Similar to T1D, there are significant differences in the microbiome between patients with active CD and healthy controls that are hypothesized to influence the development and manifestations of the disease [70-77]. Many species of bacteria within the human gut are capable of utilizing gluten [78]. Patients with active CD have been found to have more abundant populations of Proteobacteria, Enterobacteriaceae, and Staphylococcaceae, while also having fewer Firmicutes and Streptococcaceae [70]. Additionally, more pathogenic bacteria with virulence features are found in the gut of patients with active CD [79]. These studies suggest that an imbalance of intestinal microbes is correlated with active CD but do not provide information on causality. It is also not clear that adherence to a GFD changes the gut microbiome back to a normal composition because studies yielded variable results [70,72,79].

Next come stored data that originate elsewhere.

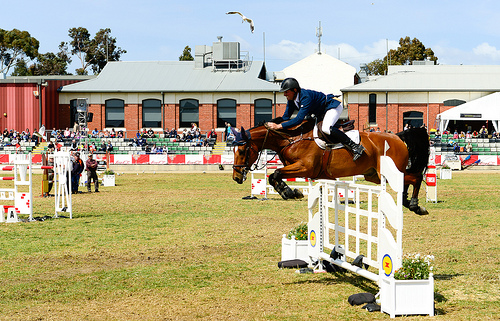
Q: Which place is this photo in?
A: It is at the field.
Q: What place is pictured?
A: It is a field.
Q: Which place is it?
A: It is a field.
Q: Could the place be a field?
A: Yes, it is a field.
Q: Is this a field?
A: Yes, it is a field.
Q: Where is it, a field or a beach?
A: It is a field.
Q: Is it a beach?
A: No, it is a field.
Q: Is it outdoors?
A: Yes, it is outdoors.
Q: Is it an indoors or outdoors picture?
A: It is outdoors.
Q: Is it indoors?
A: No, it is outdoors.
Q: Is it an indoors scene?
A: No, it is outdoors.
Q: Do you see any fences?
A: Yes, there is a fence.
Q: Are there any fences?
A: Yes, there is a fence.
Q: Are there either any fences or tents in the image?
A: Yes, there is a fence.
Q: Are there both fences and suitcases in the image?
A: No, there is a fence but no suitcases.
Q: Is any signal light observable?
A: No, there are no traffic lights.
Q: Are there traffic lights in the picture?
A: No, there are no traffic lights.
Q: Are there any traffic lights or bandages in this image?
A: No, there are no traffic lights or bandages.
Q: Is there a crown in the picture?
A: No, there are no crowns.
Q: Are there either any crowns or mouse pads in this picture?
A: No, there are no crowns or mouse pads.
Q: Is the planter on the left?
A: No, the planter is on the right of the image.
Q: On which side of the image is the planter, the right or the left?
A: The planter is on the right of the image.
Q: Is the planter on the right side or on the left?
A: The planter is on the right of the image.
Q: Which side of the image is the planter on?
A: The planter is on the right of the image.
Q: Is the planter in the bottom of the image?
A: Yes, the planter is in the bottom of the image.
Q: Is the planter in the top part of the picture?
A: No, the planter is in the bottom of the image.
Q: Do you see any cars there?
A: No, there are no cars.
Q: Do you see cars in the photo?
A: No, there are no cars.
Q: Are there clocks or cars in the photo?
A: No, there are no cars or clocks.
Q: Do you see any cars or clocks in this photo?
A: No, there are no cars or clocks.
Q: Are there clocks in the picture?
A: No, there are no clocks.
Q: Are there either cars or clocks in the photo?
A: No, there are no clocks or cars.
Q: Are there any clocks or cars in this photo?
A: No, there are no clocks or cars.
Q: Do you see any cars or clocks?
A: No, there are no clocks or cars.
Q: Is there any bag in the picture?
A: No, there are no bags.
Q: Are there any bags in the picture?
A: No, there are no bags.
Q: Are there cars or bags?
A: No, there are no bags or cars.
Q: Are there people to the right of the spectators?
A: Yes, there is a person to the right of the spectators.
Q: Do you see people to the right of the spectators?
A: Yes, there is a person to the right of the spectators.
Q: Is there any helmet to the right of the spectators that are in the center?
A: No, there is a person to the right of the spectators.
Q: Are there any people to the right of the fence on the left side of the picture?
A: Yes, there is a person to the right of the fence.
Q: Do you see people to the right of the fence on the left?
A: Yes, there is a person to the right of the fence.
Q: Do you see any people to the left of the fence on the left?
A: No, the person is to the right of the fence.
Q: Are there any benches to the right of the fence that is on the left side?
A: No, there is a person to the right of the fence.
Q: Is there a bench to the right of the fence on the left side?
A: No, there is a person to the right of the fence.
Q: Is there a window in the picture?
A: Yes, there is a window.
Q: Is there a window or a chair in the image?
A: Yes, there is a window.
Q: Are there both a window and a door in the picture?
A: No, there is a window but no doors.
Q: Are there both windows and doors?
A: No, there is a window but no doors.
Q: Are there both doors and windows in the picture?
A: No, there is a window but no doors.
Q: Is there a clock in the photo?
A: No, there are no clocks.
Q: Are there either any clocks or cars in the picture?
A: No, there are no clocks or cars.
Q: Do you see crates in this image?
A: No, there are no crates.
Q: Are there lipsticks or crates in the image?
A: No, there are no crates or lipsticks.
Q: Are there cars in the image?
A: No, there are no cars.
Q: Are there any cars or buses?
A: No, there are no cars or buses.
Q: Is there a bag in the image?
A: No, there are no bags.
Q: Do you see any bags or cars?
A: No, there are no bags or cars.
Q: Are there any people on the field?
A: Yes, there is a person on the field.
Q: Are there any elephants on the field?
A: No, there is a person on the field.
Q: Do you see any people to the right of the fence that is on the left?
A: Yes, there is a person to the right of the fence.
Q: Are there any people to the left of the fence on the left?
A: No, the person is to the right of the fence.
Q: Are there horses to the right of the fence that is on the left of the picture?
A: No, there is a person to the right of the fence.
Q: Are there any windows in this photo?
A: Yes, there is a window.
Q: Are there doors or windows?
A: Yes, there is a window.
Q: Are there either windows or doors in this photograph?
A: Yes, there is a window.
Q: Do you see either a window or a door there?
A: Yes, there is a window.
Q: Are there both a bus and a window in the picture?
A: No, there is a window but no buses.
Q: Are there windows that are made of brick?
A: Yes, there is a window that is made of brick.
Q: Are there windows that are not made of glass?
A: Yes, there is a window that is made of brick.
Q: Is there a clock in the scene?
A: No, there are no clocks.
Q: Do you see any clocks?
A: No, there are no clocks.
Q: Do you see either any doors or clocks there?
A: No, there are no clocks or doors.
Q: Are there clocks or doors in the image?
A: No, there are no clocks or doors.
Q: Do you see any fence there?
A: Yes, there is a fence.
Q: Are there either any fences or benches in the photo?
A: Yes, there is a fence.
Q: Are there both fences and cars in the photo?
A: No, there is a fence but no cars.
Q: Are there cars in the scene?
A: No, there are no cars.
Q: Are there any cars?
A: No, there are no cars.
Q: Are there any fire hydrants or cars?
A: No, there are no cars or fire hydrants.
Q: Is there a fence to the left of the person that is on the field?
A: Yes, there is a fence to the left of the person.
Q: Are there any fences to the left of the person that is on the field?
A: Yes, there is a fence to the left of the person.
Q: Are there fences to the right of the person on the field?
A: No, the fence is to the left of the person.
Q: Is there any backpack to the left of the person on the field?
A: No, there is a fence to the left of the person.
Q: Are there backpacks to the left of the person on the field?
A: No, there is a fence to the left of the person.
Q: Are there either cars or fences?
A: Yes, there is a fence.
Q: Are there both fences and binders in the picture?
A: No, there is a fence but no binders.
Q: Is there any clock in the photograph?
A: No, there are no clocks.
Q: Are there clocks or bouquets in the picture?
A: No, there are no clocks or bouquets.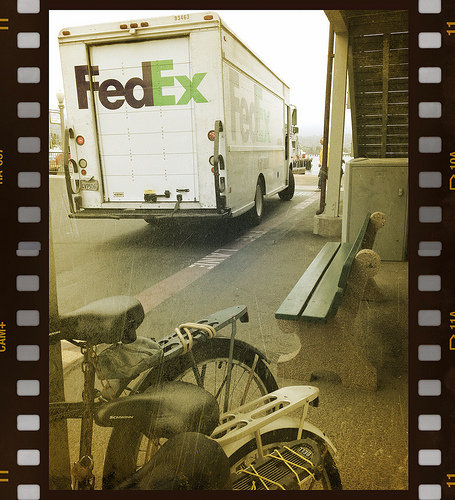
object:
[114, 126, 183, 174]
white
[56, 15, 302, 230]
truck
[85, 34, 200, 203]
door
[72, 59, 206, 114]
logo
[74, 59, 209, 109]
letters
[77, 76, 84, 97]
black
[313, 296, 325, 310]
green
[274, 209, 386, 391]
bench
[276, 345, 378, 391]
support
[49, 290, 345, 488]
bikes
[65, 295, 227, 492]
seats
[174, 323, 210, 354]
locks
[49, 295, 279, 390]
bike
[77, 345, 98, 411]
chain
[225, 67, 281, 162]
fedex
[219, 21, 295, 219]
side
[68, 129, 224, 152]
light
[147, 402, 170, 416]
black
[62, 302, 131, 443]
two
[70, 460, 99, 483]
lock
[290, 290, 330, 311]
wood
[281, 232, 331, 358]
vacant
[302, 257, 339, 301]
seat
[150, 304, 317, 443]
racks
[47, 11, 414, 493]
photo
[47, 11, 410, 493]
day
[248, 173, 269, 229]
tire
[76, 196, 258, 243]
rear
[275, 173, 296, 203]
tire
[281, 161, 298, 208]
right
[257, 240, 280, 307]
sidewalk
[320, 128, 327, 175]
man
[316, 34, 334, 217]
pole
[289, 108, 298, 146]
mirror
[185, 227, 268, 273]
firelane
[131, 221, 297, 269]
curb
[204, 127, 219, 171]
signal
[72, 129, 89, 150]
left signal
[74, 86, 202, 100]
multicolor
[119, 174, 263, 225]
back wheel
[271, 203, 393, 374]
public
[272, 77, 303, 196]
front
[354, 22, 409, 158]
back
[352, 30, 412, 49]
stairs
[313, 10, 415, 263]
building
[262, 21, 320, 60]
clouds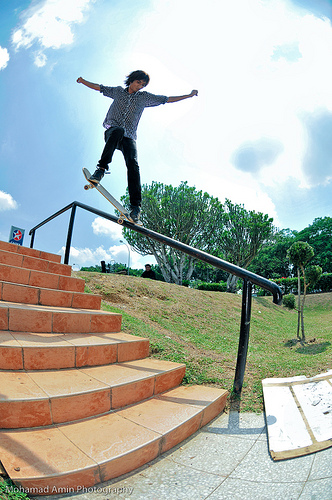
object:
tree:
[287, 240, 321, 339]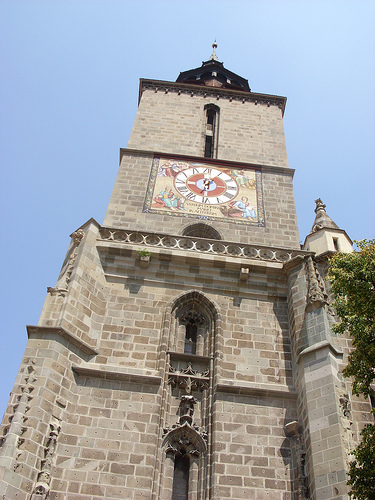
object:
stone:
[247, 355, 269, 367]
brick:
[124, 326, 141, 335]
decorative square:
[142, 151, 267, 228]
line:
[188, 181, 196, 186]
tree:
[323, 237, 375, 500]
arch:
[158, 420, 207, 499]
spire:
[207, 36, 218, 62]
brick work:
[0, 327, 70, 500]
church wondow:
[203, 102, 221, 158]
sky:
[0, 0, 375, 425]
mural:
[142, 154, 266, 230]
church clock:
[173, 164, 240, 206]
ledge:
[88, 225, 315, 297]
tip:
[207, 36, 223, 62]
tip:
[314, 197, 327, 213]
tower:
[298, 198, 353, 255]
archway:
[149, 290, 221, 497]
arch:
[177, 220, 226, 241]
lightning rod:
[201, 36, 224, 65]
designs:
[143, 288, 221, 500]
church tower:
[0, 37, 375, 500]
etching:
[0, 362, 67, 500]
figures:
[141, 156, 266, 229]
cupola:
[302, 197, 354, 254]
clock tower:
[0, 36, 375, 500]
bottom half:
[0, 215, 375, 500]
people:
[156, 158, 192, 179]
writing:
[185, 201, 220, 216]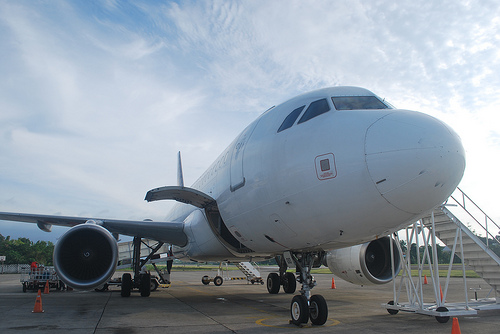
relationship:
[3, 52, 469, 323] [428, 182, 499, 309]
plane has stairs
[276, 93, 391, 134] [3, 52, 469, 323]
cockpit on plane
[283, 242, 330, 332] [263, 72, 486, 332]
landing gear on front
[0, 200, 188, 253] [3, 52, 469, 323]
wing on plane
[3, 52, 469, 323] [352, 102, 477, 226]
plane has nose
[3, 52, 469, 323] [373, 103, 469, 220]
plane has nose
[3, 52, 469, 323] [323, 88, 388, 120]
plane has window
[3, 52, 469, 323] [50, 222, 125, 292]
plane has engine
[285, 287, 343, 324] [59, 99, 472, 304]
wheels under plane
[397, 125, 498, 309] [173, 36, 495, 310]
stairs next plane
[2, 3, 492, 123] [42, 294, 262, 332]
sky above land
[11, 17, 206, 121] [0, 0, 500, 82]
clouds in sky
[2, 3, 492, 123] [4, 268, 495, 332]
sky above land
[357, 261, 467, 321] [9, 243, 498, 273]
trees on distance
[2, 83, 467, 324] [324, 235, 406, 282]
airplane has jet engine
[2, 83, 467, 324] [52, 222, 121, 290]
airplane has engine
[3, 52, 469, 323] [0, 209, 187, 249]
plane has right wing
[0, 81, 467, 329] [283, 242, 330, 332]
jet has landing gear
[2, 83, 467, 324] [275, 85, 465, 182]
airplane has windshield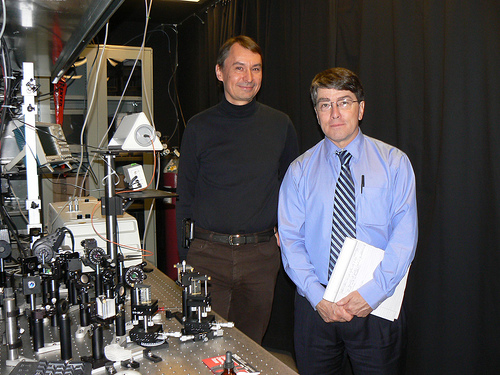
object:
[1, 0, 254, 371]
equipment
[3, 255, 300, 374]
workbench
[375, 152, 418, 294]
arm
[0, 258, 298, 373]
metal table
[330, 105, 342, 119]
nose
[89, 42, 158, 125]
white cabinet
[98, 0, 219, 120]
wall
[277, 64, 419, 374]
man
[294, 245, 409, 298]
waist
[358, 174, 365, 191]
pen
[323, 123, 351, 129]
mouth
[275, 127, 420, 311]
shirt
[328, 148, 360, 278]
striped tie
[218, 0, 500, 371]
curtain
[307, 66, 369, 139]
head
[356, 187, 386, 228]
pocket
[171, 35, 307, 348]
man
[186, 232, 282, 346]
brown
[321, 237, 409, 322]
papers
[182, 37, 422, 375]
scientists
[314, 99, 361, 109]
glasses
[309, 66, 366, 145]
face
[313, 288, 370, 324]
hands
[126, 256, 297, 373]
table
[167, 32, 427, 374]
guys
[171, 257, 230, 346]
microscope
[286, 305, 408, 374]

The exposure of the gut to bacterial elements clearly influences innate and adaptive immunity [57,58,80-82]. A key study provided clear evidence that the gut microbiome influences autoimmune diabetes through effects on the innate immune system specifically the adaptor molecule MyD88 [82]. These investigators found that protection from T1D was dependent on commensal bacteria low in Firmicutes and Bacteroidetes and rich in Lactobacillus. Another way in which enteric microbes might modulate host immunity is through altering the balance of Th1 and T helper 17 (Th17) cells (reviewed in [83]). Th17 cells can be induced by exposure to the commensal enteric microbes, segmented filamentous bacterium and Lactobacillus johnsonii [57,58,80,81]. L. johnsonii exposure in BB-DP mice induces expression of claudin, an intestinal tight junction protein, and also enhances differentiation of Th17 cells [57,58]. The duodenal mucosa in CD also produces more IL-17A from Th17 cells than the mucosa of patients without CD. As well, these Th17 cells specifically react to gliadin [84]. Enhanced Th17 activity leads to upregulated mucosal markers of inflammation, and reduced susceptibility to pathogenic bacteria [80]. Future studies are needed to understand how the microbiome is different in individuals who develop multiple autoimmune conditions and if the microbiome could be modulated for treatment or prevention.

Conclusion

T1D and CD are autoimmune diseases with considerable clinical and pathogenic overlap. While HLA is a clear common risk factor, additional genetic and environmental factors likely play important roles in disease initiation. Given increased prevalence of having both conditions and frequent lack of classic intestinal symptoms, CD screening is currently recommended. Sensitive and specific serology tests are available, and when positive, should be confirmed by upper endoscopic biopsies showing villous changes and increased intraepithelial lymphocytes. A GFD may be challenging for some patients who already have dietary restrictions; however, it appears as if this diet may provide overall benefit (or at least no harm) in T1D patients though the data in this area is variable. Emerging evidence underscores the pathogenic overlap between these two conditions. While HLA susceptibility has been known as a common risk factor, GWAS have identified a number of non-HLA genetic risk variants. Environmental factors including introduction of solids, breast-feeding, viral infections and notably the gut microbiome appear to contribute to risk of developing both diseases individually. Additional studies are needed to elucidate how these factors predispose some individuals to getting both conditions.

Compliance with Ethics Guidelines

Footnotes

Conflict of Interest

Aaron Cohn, M. Anthony Sofia, and Sonia S. Kupfer declare that they have no conflict of interest.

Human and Animal Rights and Informed Consent

This article does not contain any studies with human or animal subjects performed by any of the authors.